Из-за поворота возник древний, еще византийский храм, строгие, не испорченные поздними перестройками очертания. Храм был прекрасен даже в своем запустении – еще совсем недавно в нем размещался склад винсовхоза. Банда вздохнул поглубже. Он знал: еще пара километров, и они увидят Коктебель.

Картина перед ними раскрылась просто изумительная. Море с левой стороны от дороги отливало бронзой, блестело и переливалось в лучах заходящего за горы солнца, казалось живым существом, которое звало и манило к себе каждого путника, уставшего в пути и мечтавшего об отдыхе и покое. С правой стороны от дороги к морю сбегали склоны высоких холмов, а впереди уже вставали горы, три массива: Кара-Даг, Святая гора и Сюрю-Кая. В их очертаниях чувствовались красота и сила. Сейчас, когда они были окрашены в теплый красновато-желтый цвет, они и сами казались живыми и теплыми, как море.

Бондарович толкнул Прищепова в плечо:

– Просыпайся.

– Уже приехали?

– Почти.

Банда, сделав над собой усилие, заставил себя думать не о красотах, а о деле. Да, ни Банде, ни Артему было сейчас не до любования пышной южной природой. И в более спокойное время у них не замечалось особой склонности к этому, а сейчас, когда они чувствовали приближение опасности, им и вовсе было не до того, чтобы обмениваться впечатлениями… По сторонам они смотрели, но вовсе не для того, чтобы насладиться красивым переливом листвы оливковых деревьев в последних лучах заходящего солнца. Просто будучи постоянно настороже, Банда обращал внимание на все, пусть даже и самое незначительное, что могло послужить хоть малейшим признаком надвигающейся опасности. Именно благодаря такой привычке он и был до сих пор цел и почти невредим.

Привычно соблюдая осторожность, Банда попросил таксиста остановиться, не доезжая двух кварталов до дома Рахмета. Лишь дождавшись, когда машина уехала, Бондарович обратился к Артему:

– Давай договоримся: в этом деле нас прежде всего заботит собственная безопасность.

Прищепов пожал плечами:

– Договорились.

Ему показалось, что Банда немного трусит, но он не понял, что Бондарович боится за его жизнь, а не за собственную.

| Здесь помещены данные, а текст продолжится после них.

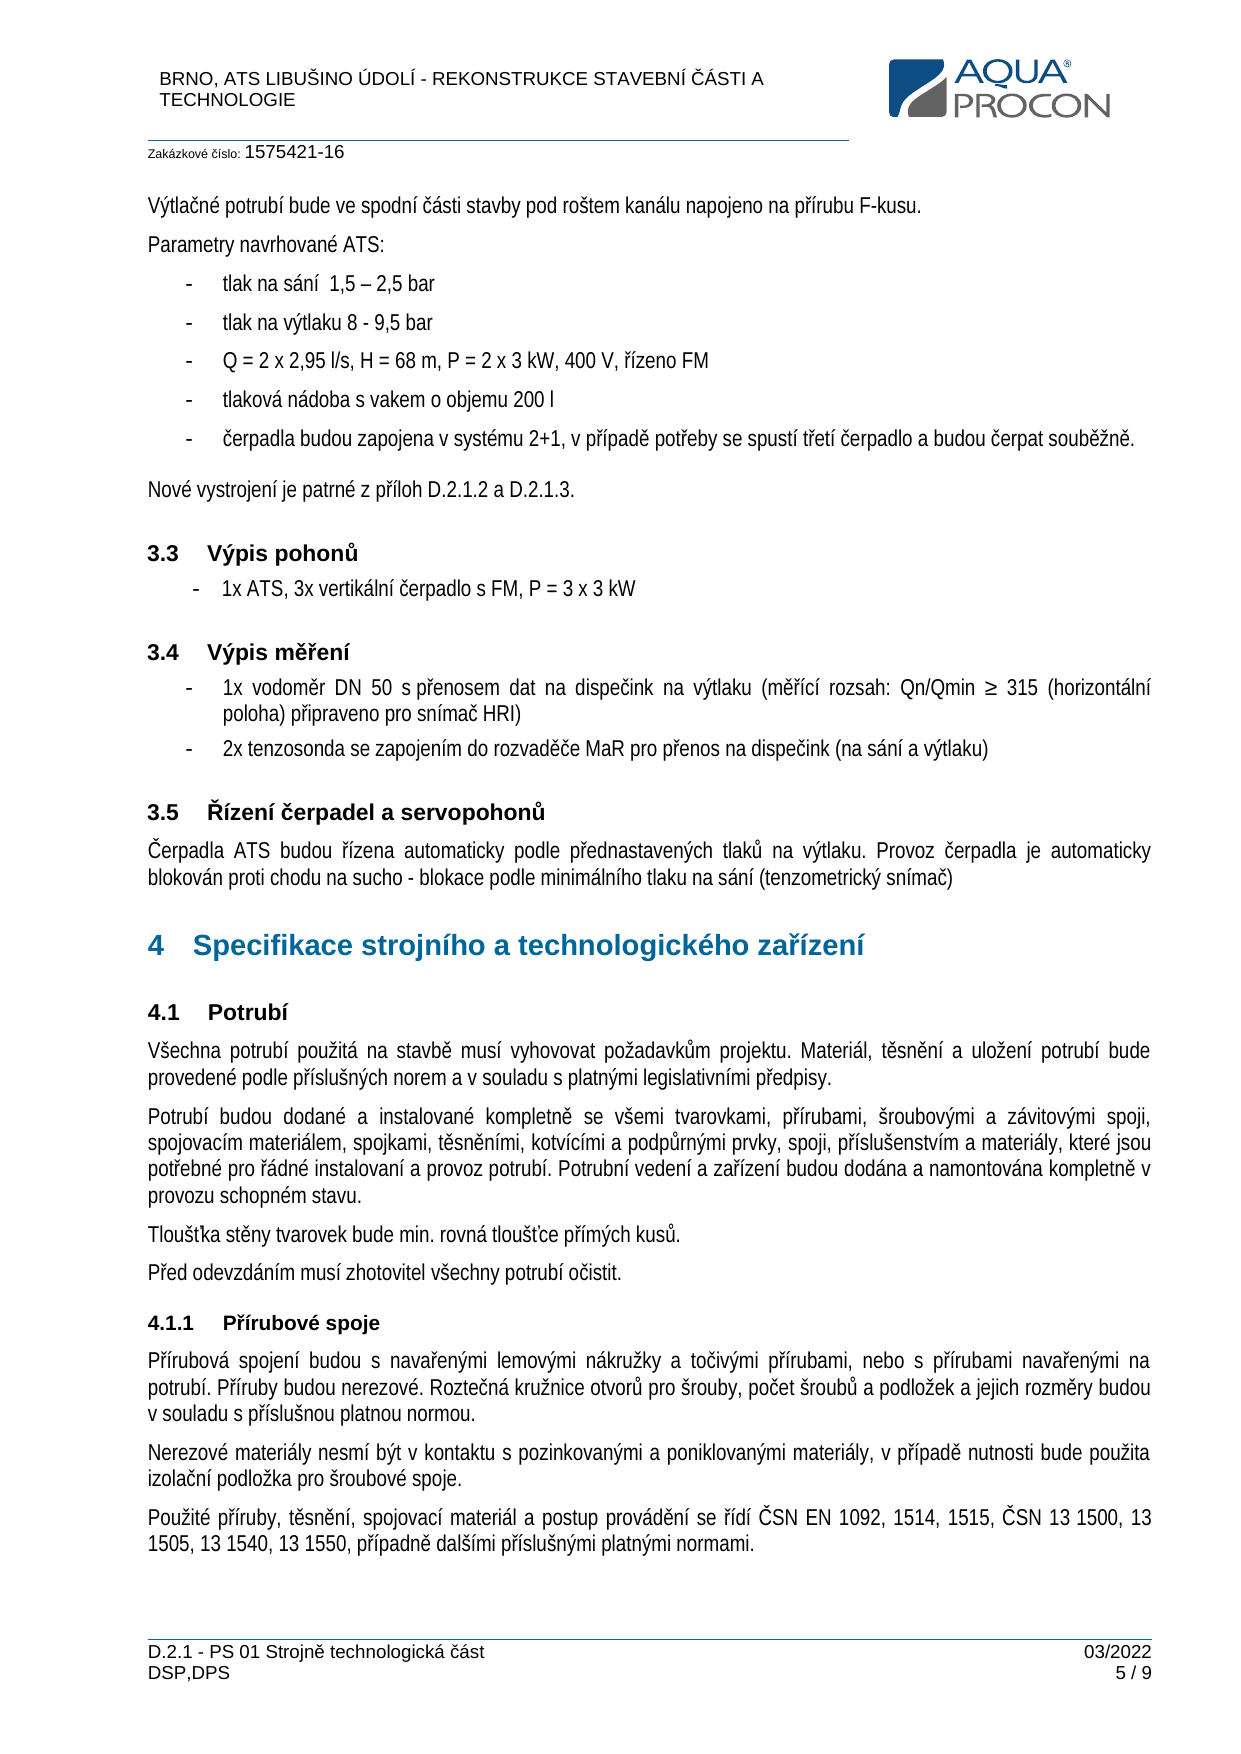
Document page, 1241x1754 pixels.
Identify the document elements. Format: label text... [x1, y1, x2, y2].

Трудно сказать, что именно насторожило Бондаровича: возможно, то, что вокруг было слишком тихо и спокойно, а возможно, красный «БМВ» – семерка, который стоял на противоположной стороне дороги, в то время как в инструкциях говорилось, что к моменту их прибытия дом будет совершенно пуст. В тот момент, когда они приблизились к дому, ни Банда, ни Артем, на протяжении двух кварталов не обменявшиеся ни одним словом, уже не сомневались, что там, внутри, не все в порядке. Поэтому Банда сделал Артему знак войти через главную дверь, но при этом особенно не торопиться, а сам начал осторожно обходить дом, чтобы забраться в него с противоположной стороны.

* * *

Как всегда, предчувствие не обмануло Александра Бондаровича, но приехали они с Артемом чуть позже, чем следовало…

Девушка полулежала на кровати.

Она была так легко одета, что все ее прекрасное, великолепное тело оказывалось на виду, завораживая своими зрелыми, идеально правильными формами. Вероятно, обладательница такой фигуры не могла думать ни о чем другом, как только о радостях жизни и непрерывных развлечениях. И ее одежда, а вернее, подобие одежды, и огромная кровать, на которой она покоилась, и комната, интерьер которой напоминал будуар принцессы прошлого века, и даже горы, прекрасные и величавые в лучах заходящего солнца, – все говорило об этом.

Здесь не могло быть не только забот, но даже какого-то смутного их подобия. Здесь царили нега и наслаждение, и только о них разрешалось здесь думать. Однако девушке сейчас было ни до неги, ни до наслаждения. Об этом говорили и ее испуганные глаза, и ее взгляд, напряженный, как у насторожившейся, перепуганной птицы.

Впрочем, ничего удивительного в ее испуге не было, потому что возле кровати стояли двое мужчин и внимательно смотрели на девушку. Один только вид этих людей мог испугать существо и менее беззащитное, чем она. Казалось, что эти люди целиком состоят из одних только мышц. Даже лица у них были мускулистые. И лбы, и щеки, и носы, и подбородки – все это казалось переплетением мышц, из которого черными угольками выглядывали крохотные злые глазки без признака не только человечности, но и вообще каких бы то ни было чувств.

Постояв некоторое время молча, парни переглянулись, а потом один из них приблизился к кровати и наклонился над девушкой, с ужасом взиравшей на него.